A pregnant woman in a Florida jail is claiming that the facility’s staff have endangered her unborn child by denying her proper prenatal care and exposing her to inhumane conditions.

Natalia Harrell, who is eight months pregnant, has been held without bond since July on a charge of second-degree murder. The Miami Herald reports that Harrell’s attorney, William M. Norris, recently filed a write habeas corp — an appeal alleging a person has been illegally detained — in Florida’s Third District Court of Appeal, arguing that Harrell’s unborn child is being “improperly jailed” and should be discharged so it can receive proper care.

“An unborn child has rights independent of its mother, even though it’s still in the womb,” Norris wrote. “The unborn child has been deprived of due process of law in this incarceration. You simply have to have the unborn child as a factor in the equation.”

Norris’s argument is based on the concept of fetal personhood, which is the belief that an unborn child is a person entitled to constitutional protections. This idea has gained notoriety following last summer’s Supreme Court decision to overturn Roe v. Wade.

On Monday, Florida Attorney General Ashley Moody’s office filed a motion to dismiss Norris’s petition, saying he didn’t provide necessary documentation to support the allegations about inadequate medical treatment and that habeas corpus is the wrong legal argument under which to seek relief.

Harrell is accused of killing another woman during an argument in an Uber on July 23. She pleaded not guilty and is scheduled to stand trial in April. Harrell has been jailed at the Miami-Dade Turner Guilford Knight Correctional Center for nearly seven months, an arrangement the petition argues has left her and her unborn child vulnerable.
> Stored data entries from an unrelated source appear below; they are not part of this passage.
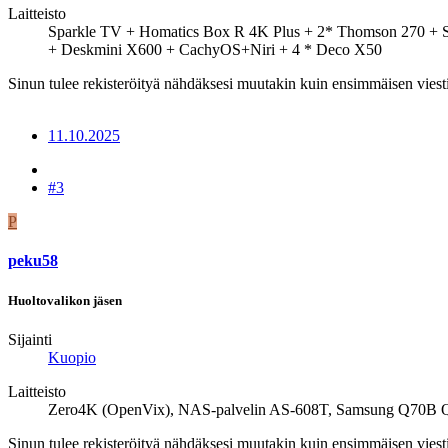
Laitteisto
Sparkle TV + Homatics Box R 4K Plus + 2* Thomson 270 +
+ Deskmini X600 + CachyOS+Niri + 4 * Deco X50
Sinun tulee rekisteröityä nähdäksesi muutakin kuin ensimmäisen viesti
11.10.2025
#3
P
peku58
Huoltovalikon jäsen
Sijainti
Kuopio
Laitteisto
Zero4K (OpenVix), NAS-palvelin AS-608T, Samsung Q70B Q
Sinun tulee rekisteröityä nähdäksesi muutakin kuin ensimmäisen viesti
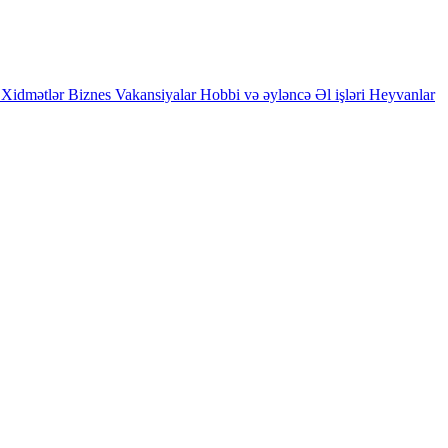
Xidmətlər
Biznes
Vakansiyalar
Hobbi və əyləncə
Əl işləri
Heyvanlar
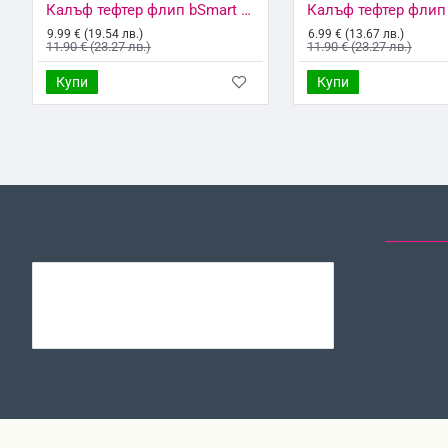
Калъф тефтер флип bSmart Magnet Book страничен, За Xiaomi Redmi 9C, Черен
9.99 € (19.54 лв.)
6.99 € (13.67 лв.)
11.90 € (23.27 лв.)
11.90 € (23.27 лв.)
Купи
Купи
ЗА СЪЩИЯТ МОДЕЛ
ОТ СЪЩАТА КАТЕГОРИЯ
ПОСЛЕД
Калъф тефтер флип bSmart Magnet Book страничен, За Xiaomi Redmi 10C, Златист
6.99 € (13.67
8.99 € (17.58
лв.)
лв.)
Norris claims that detention center employees have failed and refused to provide medical care or transport Harrell to scheduled medical appointments. She hasn’t seen an obstetrician-gynecologist since October, according to the petition, and employees have failed to provide Harrell with vitamins, liquids and nutritional food necessary for child development.
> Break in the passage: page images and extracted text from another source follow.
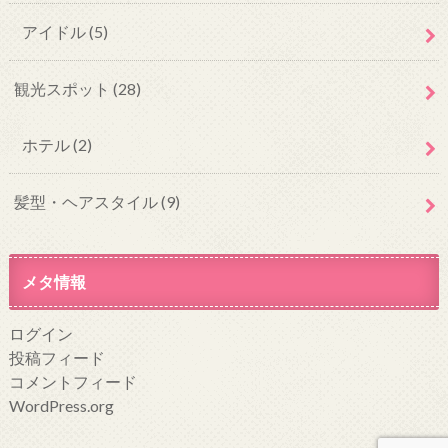
アイドル
(5)
観光スポット
(28)
ホテル
(2)
髪型・ヘアスタイル
(9)
メタ情報
ログイン
投稿フィード
コメントフィード
WordPress.org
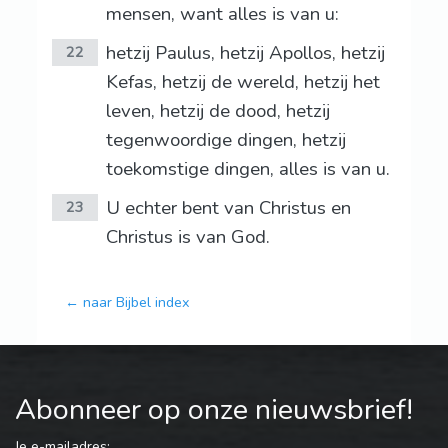
mensen, want alles is van u:
hetzij Paulus, hetzij Apollos, hetzij
22
Kefas, hetzij de wereld, hetzij het
leven, hetzij de dood, hetzij
tegenwoordige dingen, hetzij
toekomstige dingen, alles is van u.
U echter bent van Christus en
23
Christus is van God.
← naar Bijbel index
Abonneer op onze nieuwsbrief!
Je e-mailadres:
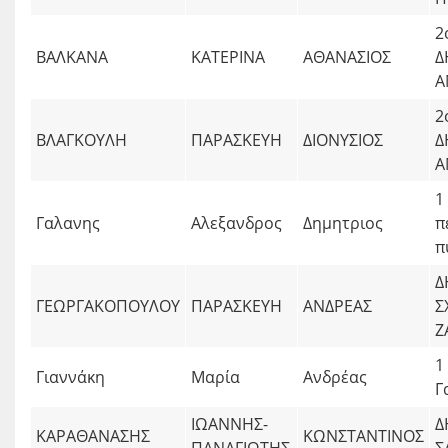
2
ΒΑΛΚΑΝΑ
ΚΑΤΕΡΙΝΑ
ΑΘΑΝΑΣΙΟΣ
Δ
Α
2
ΒΛΑΓΚΟΥΛΗ
ΠΑΡΑΣΚΕΥΗ
ΔΙΟΝΥΣΙΟΣ
Δ
Α
1
Γαλανης
Αλεξανδρος
Δημητριος
π
π
Δ
ΓΕΩΡΓΑΚΟΠΟΥΛΟΥ
ΠΑΡΑΣΚΕΥΗ
ΑΝΔΡΕΑΣ
Σ
Ζ
1
Γιαννάκη
Μαρία
Ανδρέας
Γ
ΙΩΑΝΝΗΣ-
Δ
ΚΑΡΑΘΑΝΑΣΗΣ
ΚΩΝΣΤΑΝΤΙΝΟΣ
ΠΑΝΑΓΙΩΤΗΣ
Σ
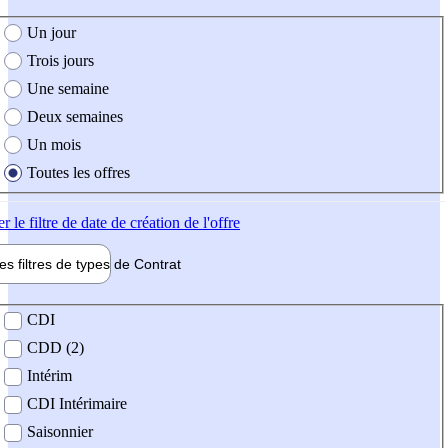
e création de l'offre
Un jour
Trois jours
Une semaine
Deux semaines
Un mois
Toutes les offres
er
le filtre de date de création de l'offre
les filtres de types de
Contrat
de contrat
CDI
CDD (2)
Intérim
CDI Intérimaire
Saisonnier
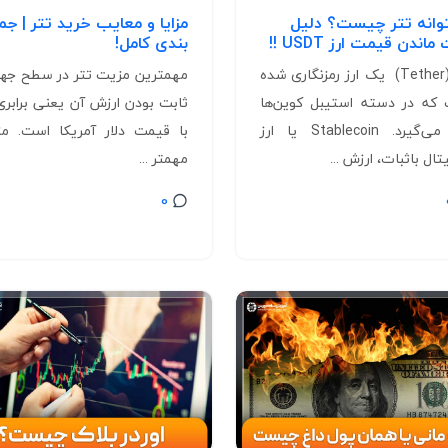
انه تتر چیست؟ دلیل
مزایا و معایب خرید تتر | جم
ماندن قیمت ارز USDT !!
بندی کامل!
تتر (Tether) یک ارز رمزنگاری شده
مهمترین مزیت تتر در سطح جها
که در دسته استیبل کوین‌ها
ثابت بودن ارزش آن یعنی برابری
قرار می‌گیرد. Stablecoin یا ارز
با قیمت دلار آمریکا است. م
ال باثبات، ارزش ...
مهمتر ...
0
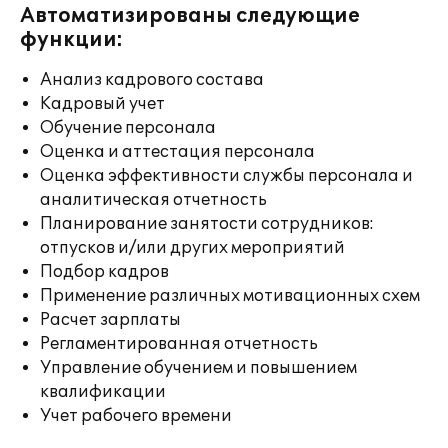
Автоматизированы следующие
функции:
Анализ кадрового состава
Кадровый учет
Обучение персонала
Оценка и аттестация персонала
Оценка эффективности службы персонала и
аналитическая отчетность
Планирование занятости сотрудников:
отпусков и/или других мероприятий
Подбор кадров
Применение различных мотивационных схем
Расчет зарплаты
Регламентированная отчетность
Управление обучением и повышением
квалификации
Учет рабочего времени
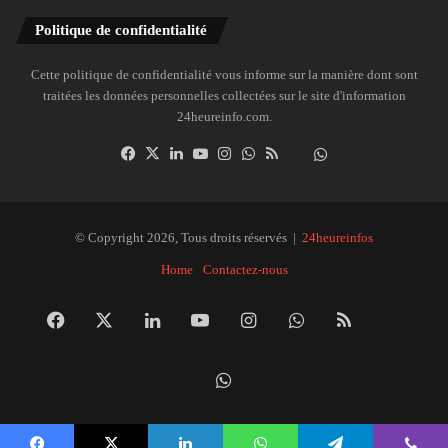
Politique de confidentialité
Cette politique de confidentialité vous informe sur la manière dont sont
traitées les données personnelles collectées sur le site d'information
24heureinfo.com.
Facebook
X
Linkedin
YouTube
Instagram
WhatsApp
RSS
Dailymotion
Suivre
la
chaîne
24heureinfo
© Copyright 2026, Tous droits réservés |
24heureinfos
sur
Home
Contactez-nous
WhatsApp
Facebook
X
Linkedin
YouTube
Instagram
WhatsApp
RSS
Dai
Suivre
la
Without proper care, Norris said he fears the child will be harmed before or during childbirth.

“The unborn child is incarcerated without any consideration of its rights at all,” Norris said. “Our interest is in the health of the unborn child, and at this point, it’s a crapshoot. We don’t know what the health of the unborn child is at this point because months have passed with no prenatal care.”